• **THE TASK**
Return each line of the data below that contains the word "соответствии".

(Records from a data collection)
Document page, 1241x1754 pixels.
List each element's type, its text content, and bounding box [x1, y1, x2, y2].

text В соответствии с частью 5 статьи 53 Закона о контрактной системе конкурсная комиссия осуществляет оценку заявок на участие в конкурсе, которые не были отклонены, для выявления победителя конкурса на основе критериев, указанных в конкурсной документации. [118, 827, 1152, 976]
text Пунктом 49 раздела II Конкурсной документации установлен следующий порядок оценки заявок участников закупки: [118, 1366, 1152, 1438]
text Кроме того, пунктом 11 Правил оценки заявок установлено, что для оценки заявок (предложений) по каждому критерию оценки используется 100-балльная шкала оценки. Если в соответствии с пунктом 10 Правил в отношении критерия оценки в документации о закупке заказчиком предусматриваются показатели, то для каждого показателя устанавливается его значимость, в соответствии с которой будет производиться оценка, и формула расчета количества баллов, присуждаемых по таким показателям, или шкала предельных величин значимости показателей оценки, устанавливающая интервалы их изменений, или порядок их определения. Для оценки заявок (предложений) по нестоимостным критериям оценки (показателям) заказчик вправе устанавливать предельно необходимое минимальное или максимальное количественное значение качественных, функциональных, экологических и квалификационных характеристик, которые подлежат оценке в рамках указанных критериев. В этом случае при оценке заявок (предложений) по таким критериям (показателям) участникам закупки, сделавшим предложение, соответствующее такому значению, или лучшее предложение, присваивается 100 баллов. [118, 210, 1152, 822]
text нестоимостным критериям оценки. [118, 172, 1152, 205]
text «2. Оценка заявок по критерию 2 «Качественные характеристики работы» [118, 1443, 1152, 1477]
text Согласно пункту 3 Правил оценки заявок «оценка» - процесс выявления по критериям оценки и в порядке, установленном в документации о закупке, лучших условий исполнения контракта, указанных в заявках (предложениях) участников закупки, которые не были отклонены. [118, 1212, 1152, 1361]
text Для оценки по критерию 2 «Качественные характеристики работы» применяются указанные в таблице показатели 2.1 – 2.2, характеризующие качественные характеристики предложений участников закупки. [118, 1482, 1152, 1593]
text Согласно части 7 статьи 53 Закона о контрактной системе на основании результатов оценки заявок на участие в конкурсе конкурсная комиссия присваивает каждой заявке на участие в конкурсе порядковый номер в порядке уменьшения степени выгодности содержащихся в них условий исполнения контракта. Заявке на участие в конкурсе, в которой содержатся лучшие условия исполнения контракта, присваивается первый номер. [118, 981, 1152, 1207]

• **EXPECTED ANSWER**
text В соответствии с частью 5 статьи 53 Закона о контрактной системе конкурсная комиссия осуществляет оценку заявок на участие в конкурсе, которые не были отклонены, для выявления победителя конкурса на основе критериев, указанных в конкурсной документации. [118, 827, 1152, 976]
text Кроме того, пунктом 11 Правил оценки заявок установлено, что для оценки заявок (предложений) по каждому критерию оценки используется 100-балльная шкала оценки. Если в соответствии с пунктом 10 Правил в отношении критерия оценки в документации о закупке заказчиком предусматриваются показатели, то для каждого показателя устанавливается его значимость, в соответствии с которой будет производиться оценка, и формула расчета количества баллов, присуждаемых по таким показателям, или шкала предельных величин значимости показателей оценки, устанавливающая интервалы их изменений, или порядок их определения. Для оценки заявок (предложений) по нестоимостным критериям оценки (показателям) заказчик вправе устанавливать предельно необходимое минимальное или максимальное количественное значение качественных, функциональных, экологических и квалификационных характеристик, которые подлежат оценке в рамках указанных критериев. В этом случае при оценке заявок (предложений) по таким критериям (показателям) участникам закупки, сделавшим предложение, соответствующее такому значению, или лучшее предложение, присваивается 100 баллов. [118, 210, 1152, 822]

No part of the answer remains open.